Отец кивнул, но ничего не сказал и расспрашивать более не стал.
Вместо старого кучера, который всегда отвозил Зимича в университет после каникул, бричкой правил его внук — пацаненок лет десяти.
— А дед твой где? — спросил Зимич, когда бричка вышла на наезженный тракт и кобылка пошла вперед веселой ровной рысью.
— Деда в мнихи подался.
— Куда? — переспросил Зимич.
— В мнихи. Ты что, из лесу, что ли? — Пацан почему-то не чувствовал к сыну хозяев никакого уважения — держал за своего.
— Я из Лесу. Так кто ж такие мнихи?
— Ну, это те, кто помогает чудотворам бороться со Злом.

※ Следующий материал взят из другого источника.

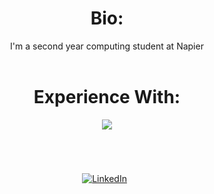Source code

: 
<div align="center">




# Bio:
I'm a second year computing student at Napier<br>
<br>


# Experience With:
<p align="center">
  <a href="https://skillicons.dev">
    <img src="https://skillicons.dev/icons?i=js,java,c,cs,react,py,nodejs,docker" />
  </a>
</p>
<br>

#
[![LinkedIn](https://skillicons.dev/icons?i=linkedin)](https://www.linkedin.com/in/jonnyhendo/) &nbsp;
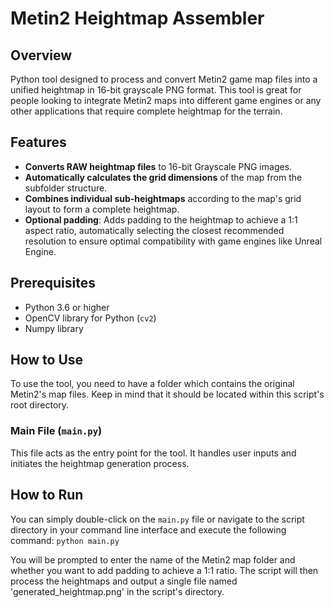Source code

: # Metin2 Heightmap Assembler

## Overview
Python tool designed to process and convert Metin2 game map files into a unified heightmap in 16-bit grayscale PNG format. This tool is great for people looking to integrate Metin2 maps into different game engines or any other applications that require complete heightmap for the terrain.

## Features
- **Converts RAW heightmap files** to 16-bit Grayscale PNG images.
- **Automatically calculates the grid dimensions** of the map from the subfolder structure.
- **Combines individual sub-heightmaps** according to the map's grid layout to form a complete heightmap.
- **Optional padding**: Adds padding to the heightmap to achieve a 1:1 aspect ratio, automatically selecting the closest recommended resolution to ensure optimal compatibility with game engines like Unreal Engine.

## Prerequisites
- Python 3.6 or higher
- OpenCV library for Python (`cv2`)
- Numpy library

## How to Use
To use the tool, you need to have a folder which contains the original Metin2's map files. Keep in mind that it should be located within this script's root directory.

### Main File (`main.py`)
This file acts as the entry point for the tool. It handles user inputs and initiates the heightmap generation process.

## How to Run
You can simply double-click on the `main.py` file or navigate to the script directory in your command line interface and execute the following command:
`python main.py`

You will be prompted to enter the name of the Metin2 map folder and whether you want to add padding to achieve a 1:1 ratio. The script will then process the heightmaps and output a single file named 'generated_heightmap.png' in the script's directory.
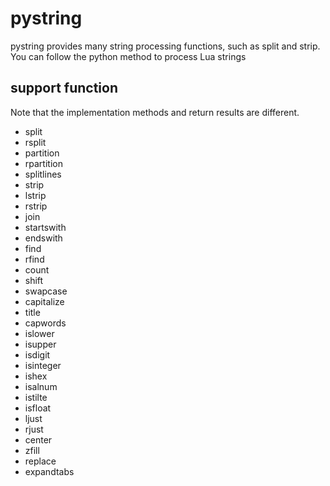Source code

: # pystring
 pystring provides many string processing functions, such as split and strip. You can follow the python method to process Lua strings

## support function
  
Note that the implementation methods and return results are different.

* split
* rsplit
* partition
* rpartition
* splitlines
* strip
* lstrip
* rstrip
* join
* startswith
* endswith
* find
* rfind
* count
* shift
* swapcase
* capitalize
* title
* capwords
* islower
* isupper
* isdigit
* isinteger
* ishex
* isalnum
* istilte
* isfloat
* ljust
* rjust
* center
* zfill
* replace
* expandtabs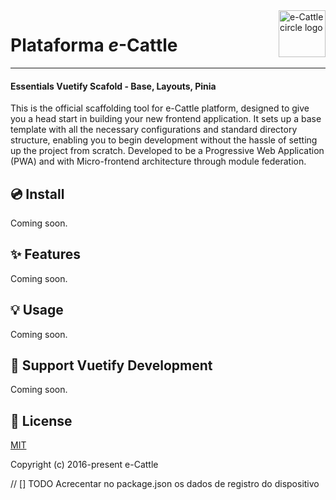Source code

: <a href="https://e-cattle.github.io/">
    <img src="/src/assets/logo.svg" alt="e-Cattle circle logo" title="Plataforma e-Cattle" align="right" height="75" />
</a>

# Plataforma _e_-Cattle

---

#### Essentials Vuetify Scafold - Base, Layouts, Pinia

This is the official scaffolding tool for e-Cattle platform, designed to give you a head start in building your new frontend application. It sets up a base template with all the necessary configurations and standard directory structure, enabling you to begin development without the hassle of setting up the project from scratch. Developed to be a Progressive Web Application (PWA) and with Micro-frontend architecture through module federation.

## 💿 Install

Coming soon.

## ✨ Features

Coming soon.

## 💡 Usage

Coming soon.

## 💪 Support Vuetify Development

Coming soon.

## 📑 License

[MIT](http://opensource.org/licenses/MIT)

Copyright (c) 2016-present e-Cattle

// [] TODO Acrecentar no package.json os dados de registro do dispositivo
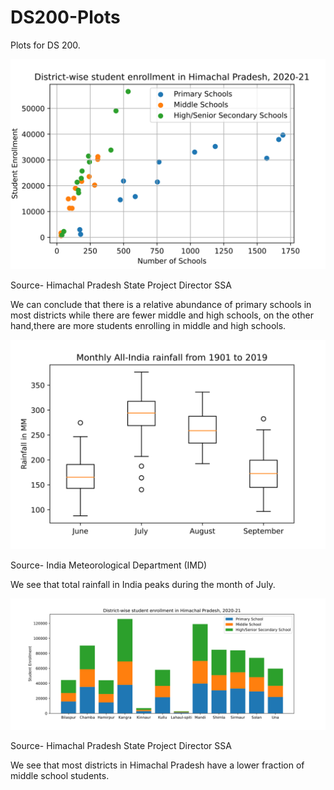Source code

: # DS200-Plots
Plots for DS 200.


![This is an image](Scatter.svg)


Source- Himachal Pradesh State Project Director SSA


We can conclude that there is a relative abundance of primary schools in most districts while there are fewer middle and high schools, on the other hand,there are more students enrolling in middle and high schools.


![This is an image](box.svg)


Source- India Meteorological Department (IMD)

We see that total rainfall in India peaks during the month of July.

![This is an image](bar.svg)


Source- Himachal Pradesh State Project Director SSA


We see that most districts in Himachal Pradesh have a lower fraction of middle school students.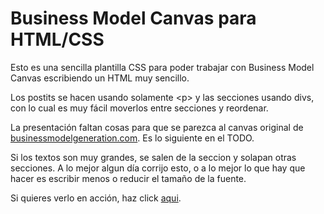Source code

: Business Model Canvas para HTML/CSS
===

Esto es una sencilla plantilla CSS para poder trabajar con
Business Model Canvas escribiendo un HTML muy sencillo.

Los postits se hacen usando solamente &lt;p&gt; y las
secciones usando divs, con lo cual es muy fácil moverlos
entre secciones y reordenar.

La presentación faltan cosas para que se parezca al canvas
original de [businessmodelgeneration.com](http://businessmodelgeneration.com).
Es lo siguiente en el TODO.

Si los textos son muy grandes, se salen de la seccion y solapan otras
secciones. A lo mejor algun día corrijo esto, o a lo mejor lo que hay
que hacer es escribir menos o reducir el tamaño de la fuente.

Si quieres verlo en acción, haz click [aqui](http://www.galotecnia.com/bmc/example.html).
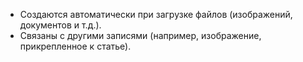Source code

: - Создаются автоматически при загрузке файлов (изображений, документов и т.д.).
- Связаны с другими записями (например, изображение, прикрепленное к статье).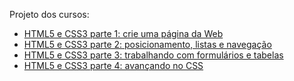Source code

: Projeto dos cursos:

- [HTML5 e CSS3 parte 1: crie uma página da Web](https://www.alura.com.br/curso-online-html5-css3-primeiros-passos)
- [HTML5 e CSS3 parte 2: posicionamento, listas e navegação](https://www.alura.com.br/curso-online-html5-css3-posicionamento-listas-navegacao)
- [HTML5 e CSS3 parte 3: trabalhando com formulários e tabelas](https://www.alura.com.br/curso-online-html5-css3-formularios-tabelas)
- [HTML5 e CSS3 parte 4: avançando no CSS](https://www.alura.com.br/curso-online-html5-css3-avancando-css)
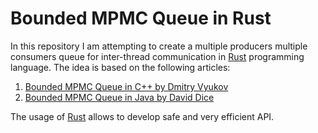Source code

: Bounded MPMC Queue in Rust
==========================

In this repository I am attempting to create a multiple producers multiple consumers queue for
inter-thread communication in [Rust](https://github.com/rust-lang/rust) programming
language. The idea is based on the following articles:

  1. [Bounded MPMC Queue in C++ by Dmitry Vyukov](http://www.1024cores.net/home/lock-free-algorithms/queues/bounded-mpmc-queue)
  2. [Bounded MPMC Queue in Java by David Dice](https://blogs.oracle.com/dave/entry/ptlqueue_a_scalable_bounded_capacity)

The usage of [Rust](https://github.com/rust-lang/rust) allows to develop safe and
very efficient API.
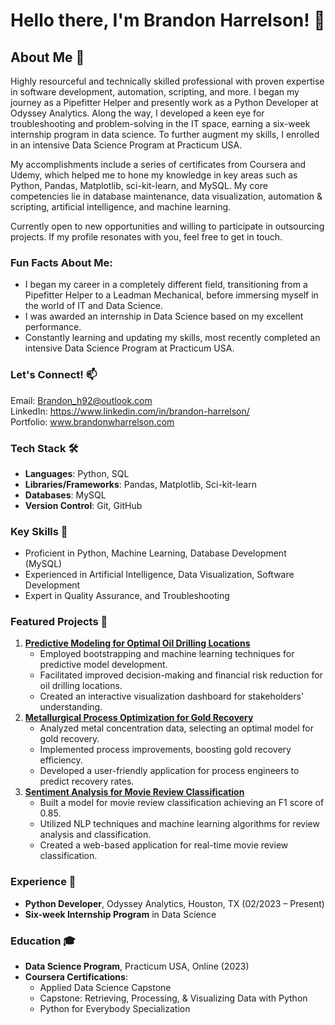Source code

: # Hello there, I'm Brandon Harrelson! 👋

## About Me 📝
Highly resourceful and technically skilled professional with proven expertise in software development, automation, scripting, and more. I began my journey as a Pipefitter Helper and presently work as a Python Developer at Odyssey Analytics. Along the way, I developed a keen eye for troubleshooting and problem-solving in the IT space, earning a six-week internship program in data science. To further augment my skills, I enrolled in an intensive Data Science Program at Practicum USA.

My accomplishments include a series of certificates from Coursera and Udemy, which helped me to hone my knowledge in key areas such as Python, Pandas, Matplotlib, sci-kit-learn, and MySQL. My core competencies lie in database maintenance, data visualization, automation & scripting, artificial intelligence, and machine learning.

Currently open to new opportunities and willing to participate in outsourcing projects. If my profile resonates with you, feel free to get in touch.

### Fun Facts About Me: 
* I began my career in a completely different field, transitioning from a Pipefitter Helper to a Leadman Mechanical, before immersing myself in the world of IT and Data Science. 
* I was awarded an internship in Data Science based on my excellent performance.
* Constantly learning and updating my skills, most recently completed an intensive Data Science Program at Practicum USA.


### Let's Connect! 📫
Email: Brandon_h92@outlook.com   
LinkedIn: https://www.linkedin.com/in/brandon-harrelson/   
Portfolio: www.brandonwharrelson.com

### Tech Stack 🛠️
* **Languages**: Python, SQL
* **Libraries/Frameworks**: Pandas, Matplotlib, Sci-kit-learn
* **Databases**: MySQL
* **Version Control**: Git, GitHub

### Key Skills 💼
* Proficient in Python, Machine Learning, Database Development (MySQL)
* Experienced in Artificial Intelligence, Data Visualization, Software Development
* Expert in Quality Assurance, and Troubleshooting

### Featured Projects 🚀
1. [**Predictive Modeling for Optimal Oil Drilling Locations**](https://github.com/Nodnarb1192/Practicum/tree/main/Sprint%209.%20Machine%20Learning%20in%20Business)
   * Employed bootstrapping and machine learning techniques for predictive model development.
   * Facilitated improved decision-making and financial risk reduction for oil drilling locations.
   * Created an interactive visualization dashboard for stakeholders' understanding.
2. [**Metallurgical Process Optimization for Gold Recovery**](https://github.com/Nodnarb1192/Practicum/tree/main/Sprint%2010.%20Integrated%20Project%202)
   * Analyzed metal concentration data, selecting an optimal model for gold recovery.
   * Implemented process improvements, boosting gold recovery efficiency.
   * Developed a user-friendly application for process engineers to predict recovery rates.
3. [**Sentiment Analysis for Movie Review Classification**](https://github.com/Nodnarb1192/Practicum/tree/main/Sprint%2014.%20Machine%20Learning%20for%20Texts)
   * Built a model for movie review classification achieving an F1 score of 0.85.
   * Utilized NLP techniques and machine learning algorithms for review analysis and classification.
   * Created a web-based application for real-time movie review classification.

### Experience 🏢
* **Python Developer**, Odyssey Analytics, Houston, TX (02/2023 – Present)
* **Six-week Internship Program** in Data Science

### Education 🎓
* **Data Science Program**, Practicum USA, Online (2023)
* **Coursera Certifications**:
  * Applied Data Science Capstone
  * Capstone: Retrieving, Processing, & Visualizing Data with Python
  * Python for Everybody Specialization

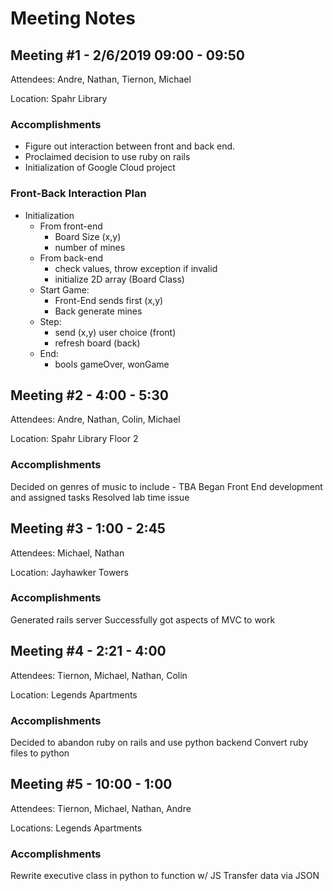 # Meeting Notes

## Meeting #1 - 2/6/2019 09:00 - 09:50

Attendees: Andre, Nathan, Tiernon, Michael

Location: Spahr Library

### Accomplishments

* Figure out interaction between front and back end.
* Proclaimed decision to use ruby on rails
* Initialization of Google Cloud project

### Front-Back Interaction Plan

* Initialization
  * From front-end
    * Board Size (x,y)
    * number of mines
  * From back-end
    * check values, throw exception if invalid
    * initialize 2D array (Board Class)
  * Start Game:
    * Front-End sends first (x,y)
    * Back generate mines
  * Step:
    * send (x,y) user choice (front)
    * refresh board (back)
  * End:
    * bools gameOver, wonGame


## Meeting #2 - 4:00 - 5:30

Attendees: Andre, Nathan, Colin, Michael

Location: Spahr Library Floor 2

### Accomplishments
Decided on genres of music to include - TBA
Began Front End development and assigned tasks
Resolved lab time issue

## Meeting #3 - 1:00 - 2:45

Attendees: Michael, Nathan

Location: Jayhawker Towers

### Accomplishments 
Generated rails server Successfully got aspects of MVC to work

## Meeting #4 - 2:21 - 4:00

Attendees: Tiernon, Michael, Nathan, Colin

Location: Legends Apartments

### Accomplishments 
Decided to abandon ruby on rails and use python backend
Convert ruby files to python

## Meeting #5 - 10:00 - 1:00

Attendees: Tiernon, Michael, Nathan, Andre

Locations: Legends Apartments

### Accomplishments
Rewrite executive class in python to function w/ JS
Transfer data via JSON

— Да дед же твой старый уже! Куда ему со Злом-то бороться? Он и саблю-то не поднимет.
— Мнихи ни с кем не сражаются. — Пацан оглянулся и посмотрел на Зимича гордо, если не сказать — высокомерно. — Мнихи борются со Злом в самих себе: не едят, не пьют, не спят — только смотрят на чудотворов и шепчут им всякие слова.
— Какие слова? — Зимич поперхнулся.
— Ну, всякие. Просят там о разном… Чтобы конец света не наступил. Еще о нас просят — дед поэтому в мнихи и пошел. Говорят, если чудотворов хорошо просить, то они всем хорошую жизнь могут сделать. Даже покойников оживлять могут.
— Так уж и могут?
— Я сам видел! Мы на Медовый гул в городе были, там Надзирающий самолично покойника оживил. И еще слепой видеть начал, когда все стали чудотворов просить… Дед тогда в мнихи и записался.
— И чудотворов ты видел? — Зимич, конечно, не поверил ни в оживление покойника, ни в прозрение слепца, однако в правдивости мальчишки не усомнился.
— Ты что! Их только Надзирающие видят! Чудотворы — они же на небе!
— А если я тебе скажу, что видел чудотвора?
— Да ты врешь! — мальчишка рассмеялся. — Ты же не Надзирающий!
— Он положил на ладошку камень, и камень начал светиться, словно солнце.